Jul. 31—FRANKFORT — A lightbulb went off for the U.S. Coast Guard AIDS to Navigation when they visited the Point Betsie Lighthouse.
In February 2022, the U.S. Coast Guard upgraded the bulb from an acrylic light system to an LED bulb, according to Point Betsie Lighthouse Executive Director Casey Ottinger.
Less than six miles away, the Frankfort North Breakwater Lighthouse is expecting their own light updates from the USCG soon, according to Frankfort City Superintendent Joshua Mills.
"We went from having to change it every four hours back in the day, to now with this new system, the Coast Guard only needs to come in less than once a year," Ottinger said.
The structure and grounds of Point Betsie are run by him and his team, while the lightbulb is managed by the U.S. Coast Guard, according to Ottinger.
This AIDS to Navigation USCG division is responsible for maintaining lighted and unlighted buoys and lighthouses, day beacons, lights and ranges. There are currently 129 active lighthouses in the state of Michigan, according to the Michigan Lighthouse Guide.
The federal base for this USCG division is in Seattle, WA, according to their official website.
After the Coast Guard transitioned from the old system to the new one, Ottinger said they have only returned one other time, two weeks after the initial installation in February.
For its neighbor, the North Breakwater Lighthouse, Mills said it is owned by the city, while the pier it sits on is owned by the federal government and its core of engineers. The actual light is managed by the USCG, just like Point Betsie's.
"The light itself is always going to be the responsibility of the Coast Guard to maintain," he said. "They are responsible for all of those navigational aids on the Great Lakes."
The North Breakwater Lighthouse currently has a fourth order Fresnel lens, which the USCG plans to update in the near future, Mills said. He explained that this kind of lens is special because there are only one or two people in the country that can work on them.
Eventually, Mills said the USCG will pull the Fresnel lens out, and replace it with a more modern LED-type light, like the one Point Betsie just got in February. The old lens will be on loan to the city after its removal, so they can display it in a place where the public can enjoy it.
In order to do that, the city has to insure the lens for $450,000, agree to keep it in a climate controlled environment and have one of the experts come back and re-assemble it, according to Mills.
"The Coast Guard was planning on having the Fresnel lens removed sometime this year," he said. "But, I have not had any communications with them for about a year."
Mills attributes this lag in communication to common stressors he said everyone is dealing with post-pandemic, such as staffing shortages.
Since its installation, Mills believes the Fresnel lens has had nothing done to it except for regular cleanings. The most complicated part of the removal process, he said, will be disassembling the lens piece by piece and carrying each piece down six flights of ladders and then to the shore.
Mills said he spoke to Point Betsie about their own light changes and restoration efforts, since they also used to have a Fresnel lens, which they now display. The Friends of the Point Betsie Lighthouse declined to help Mills out with the North Breakwater Lighthouse, which he said he understood.

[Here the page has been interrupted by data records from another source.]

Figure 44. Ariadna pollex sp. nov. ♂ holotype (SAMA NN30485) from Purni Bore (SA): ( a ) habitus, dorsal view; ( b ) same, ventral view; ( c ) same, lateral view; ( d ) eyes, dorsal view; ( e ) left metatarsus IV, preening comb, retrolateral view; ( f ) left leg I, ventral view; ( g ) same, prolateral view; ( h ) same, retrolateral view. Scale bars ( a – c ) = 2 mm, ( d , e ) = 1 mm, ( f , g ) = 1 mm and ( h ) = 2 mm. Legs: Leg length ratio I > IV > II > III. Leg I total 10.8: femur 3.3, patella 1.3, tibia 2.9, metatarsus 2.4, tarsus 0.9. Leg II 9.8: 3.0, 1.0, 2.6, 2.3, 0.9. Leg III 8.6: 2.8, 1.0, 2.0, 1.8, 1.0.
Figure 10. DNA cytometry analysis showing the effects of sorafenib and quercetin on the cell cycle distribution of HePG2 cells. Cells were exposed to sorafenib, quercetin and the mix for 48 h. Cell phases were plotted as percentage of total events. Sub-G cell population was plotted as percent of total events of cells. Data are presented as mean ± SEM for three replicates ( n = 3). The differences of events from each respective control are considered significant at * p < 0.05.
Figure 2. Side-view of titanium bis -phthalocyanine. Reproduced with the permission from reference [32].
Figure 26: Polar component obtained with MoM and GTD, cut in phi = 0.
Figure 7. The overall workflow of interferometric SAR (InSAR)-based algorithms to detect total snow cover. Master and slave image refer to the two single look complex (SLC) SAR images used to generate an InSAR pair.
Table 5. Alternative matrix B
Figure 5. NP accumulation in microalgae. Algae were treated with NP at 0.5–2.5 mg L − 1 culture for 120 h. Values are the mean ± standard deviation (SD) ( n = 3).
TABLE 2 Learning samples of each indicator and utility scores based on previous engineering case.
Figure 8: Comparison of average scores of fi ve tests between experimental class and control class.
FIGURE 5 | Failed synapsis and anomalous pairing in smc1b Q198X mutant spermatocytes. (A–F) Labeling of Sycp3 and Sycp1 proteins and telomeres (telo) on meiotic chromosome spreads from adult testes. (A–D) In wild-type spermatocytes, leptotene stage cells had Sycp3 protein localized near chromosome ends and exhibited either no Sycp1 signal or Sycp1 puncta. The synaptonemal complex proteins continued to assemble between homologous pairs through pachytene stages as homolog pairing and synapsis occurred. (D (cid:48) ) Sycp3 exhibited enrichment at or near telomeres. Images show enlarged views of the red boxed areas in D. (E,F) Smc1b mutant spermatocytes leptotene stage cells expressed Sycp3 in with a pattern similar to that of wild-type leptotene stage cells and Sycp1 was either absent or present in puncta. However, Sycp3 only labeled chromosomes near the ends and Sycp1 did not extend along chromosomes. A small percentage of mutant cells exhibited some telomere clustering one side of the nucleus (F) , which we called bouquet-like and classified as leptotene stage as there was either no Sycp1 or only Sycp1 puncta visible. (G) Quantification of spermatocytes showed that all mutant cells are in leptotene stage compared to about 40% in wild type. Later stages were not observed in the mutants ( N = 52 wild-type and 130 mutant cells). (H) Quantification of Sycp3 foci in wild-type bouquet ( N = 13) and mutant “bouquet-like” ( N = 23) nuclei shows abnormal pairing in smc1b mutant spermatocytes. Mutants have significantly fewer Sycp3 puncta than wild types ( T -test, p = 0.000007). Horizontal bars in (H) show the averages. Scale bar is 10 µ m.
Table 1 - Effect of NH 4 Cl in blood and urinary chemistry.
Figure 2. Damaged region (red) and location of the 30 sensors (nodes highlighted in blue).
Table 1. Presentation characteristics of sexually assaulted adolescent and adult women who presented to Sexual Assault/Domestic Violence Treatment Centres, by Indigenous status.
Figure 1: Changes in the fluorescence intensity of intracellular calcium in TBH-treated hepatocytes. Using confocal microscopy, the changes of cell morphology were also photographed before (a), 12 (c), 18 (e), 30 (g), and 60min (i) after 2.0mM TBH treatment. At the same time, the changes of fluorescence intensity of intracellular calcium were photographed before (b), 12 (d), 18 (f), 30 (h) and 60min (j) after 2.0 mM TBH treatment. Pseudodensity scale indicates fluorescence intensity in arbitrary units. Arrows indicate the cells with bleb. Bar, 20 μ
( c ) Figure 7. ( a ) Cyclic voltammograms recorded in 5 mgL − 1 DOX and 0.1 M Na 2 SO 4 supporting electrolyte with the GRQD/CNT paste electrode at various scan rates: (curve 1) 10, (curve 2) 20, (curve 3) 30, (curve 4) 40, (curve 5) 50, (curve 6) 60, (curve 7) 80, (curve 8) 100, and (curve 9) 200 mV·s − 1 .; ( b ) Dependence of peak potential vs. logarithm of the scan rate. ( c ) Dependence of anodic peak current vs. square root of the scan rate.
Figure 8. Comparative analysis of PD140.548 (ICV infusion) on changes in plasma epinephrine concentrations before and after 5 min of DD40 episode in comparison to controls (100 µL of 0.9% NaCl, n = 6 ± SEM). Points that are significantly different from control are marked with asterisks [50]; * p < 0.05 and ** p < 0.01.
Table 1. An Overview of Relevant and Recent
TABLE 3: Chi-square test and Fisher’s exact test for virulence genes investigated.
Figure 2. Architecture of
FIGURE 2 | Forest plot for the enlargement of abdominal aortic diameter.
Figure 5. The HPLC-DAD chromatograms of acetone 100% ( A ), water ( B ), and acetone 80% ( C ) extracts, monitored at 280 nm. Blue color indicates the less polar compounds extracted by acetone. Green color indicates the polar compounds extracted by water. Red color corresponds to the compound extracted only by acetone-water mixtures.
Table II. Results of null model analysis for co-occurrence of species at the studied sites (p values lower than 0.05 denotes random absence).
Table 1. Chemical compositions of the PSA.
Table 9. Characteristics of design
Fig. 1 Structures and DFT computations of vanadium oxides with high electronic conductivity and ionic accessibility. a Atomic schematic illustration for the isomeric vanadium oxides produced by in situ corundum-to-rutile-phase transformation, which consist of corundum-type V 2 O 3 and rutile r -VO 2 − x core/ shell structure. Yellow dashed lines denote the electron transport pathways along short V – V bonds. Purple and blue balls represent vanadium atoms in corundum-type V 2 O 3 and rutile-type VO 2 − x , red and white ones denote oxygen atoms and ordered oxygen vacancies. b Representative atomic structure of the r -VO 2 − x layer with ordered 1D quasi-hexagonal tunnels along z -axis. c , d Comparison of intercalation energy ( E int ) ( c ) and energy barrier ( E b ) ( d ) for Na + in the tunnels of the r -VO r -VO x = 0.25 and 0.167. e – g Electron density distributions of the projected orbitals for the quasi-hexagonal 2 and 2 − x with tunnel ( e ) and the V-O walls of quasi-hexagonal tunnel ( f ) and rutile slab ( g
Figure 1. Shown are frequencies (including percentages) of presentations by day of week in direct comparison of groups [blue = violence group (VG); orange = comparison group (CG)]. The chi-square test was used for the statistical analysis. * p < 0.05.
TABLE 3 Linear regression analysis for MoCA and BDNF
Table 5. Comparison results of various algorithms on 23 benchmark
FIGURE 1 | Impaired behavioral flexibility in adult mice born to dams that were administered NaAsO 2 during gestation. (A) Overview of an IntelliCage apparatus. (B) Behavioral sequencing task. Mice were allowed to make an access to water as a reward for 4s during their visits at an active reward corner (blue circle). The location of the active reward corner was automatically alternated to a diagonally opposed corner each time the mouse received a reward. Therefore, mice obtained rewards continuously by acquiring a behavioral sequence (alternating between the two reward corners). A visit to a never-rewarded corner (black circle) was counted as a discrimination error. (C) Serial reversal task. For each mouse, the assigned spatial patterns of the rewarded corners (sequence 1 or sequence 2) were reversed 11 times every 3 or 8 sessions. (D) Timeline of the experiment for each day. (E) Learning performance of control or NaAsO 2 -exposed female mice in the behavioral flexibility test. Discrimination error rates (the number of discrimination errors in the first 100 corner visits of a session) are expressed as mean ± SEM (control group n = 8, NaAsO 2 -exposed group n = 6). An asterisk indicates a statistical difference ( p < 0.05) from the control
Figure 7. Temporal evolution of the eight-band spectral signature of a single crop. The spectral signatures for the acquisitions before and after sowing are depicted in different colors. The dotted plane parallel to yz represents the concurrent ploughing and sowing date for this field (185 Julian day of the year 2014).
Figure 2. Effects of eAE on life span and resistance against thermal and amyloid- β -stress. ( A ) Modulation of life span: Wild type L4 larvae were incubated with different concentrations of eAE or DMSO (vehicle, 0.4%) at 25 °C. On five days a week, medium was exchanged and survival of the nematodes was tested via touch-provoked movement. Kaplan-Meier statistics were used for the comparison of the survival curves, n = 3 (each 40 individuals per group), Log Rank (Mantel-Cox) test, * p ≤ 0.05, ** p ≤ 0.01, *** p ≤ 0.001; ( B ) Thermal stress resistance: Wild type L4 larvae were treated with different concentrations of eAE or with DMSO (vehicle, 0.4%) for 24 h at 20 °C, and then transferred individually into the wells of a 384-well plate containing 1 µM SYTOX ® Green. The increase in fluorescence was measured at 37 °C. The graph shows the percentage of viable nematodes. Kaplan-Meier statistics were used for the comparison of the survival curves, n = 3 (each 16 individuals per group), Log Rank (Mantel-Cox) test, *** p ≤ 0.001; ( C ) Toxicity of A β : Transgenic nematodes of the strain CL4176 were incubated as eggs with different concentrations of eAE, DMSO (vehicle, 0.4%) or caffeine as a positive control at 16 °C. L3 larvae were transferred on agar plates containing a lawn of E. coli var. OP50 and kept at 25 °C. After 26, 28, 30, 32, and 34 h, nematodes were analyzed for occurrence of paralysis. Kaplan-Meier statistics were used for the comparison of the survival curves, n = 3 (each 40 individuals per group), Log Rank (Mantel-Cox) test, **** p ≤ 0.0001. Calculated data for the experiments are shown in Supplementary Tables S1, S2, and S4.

"Getting volunteers in today's society is getting more challenging than it ever has," he said. "So we're just trying to do our best."
According to Mills, Frankfort is currently in the middle of a $1 million crowdfunding campaign to restore the body of the lighthouse. The campaign has raised $26,000 so far.
"We want to ensure that it stands at the entry of our harbor in perpetuity," Mills said.
Both lighthouses are currently on the National Register of Historic Places. Point Betsie was originally built in 1858, and the Frankfort North Breakwater was built approximately 50 years later, in 1912.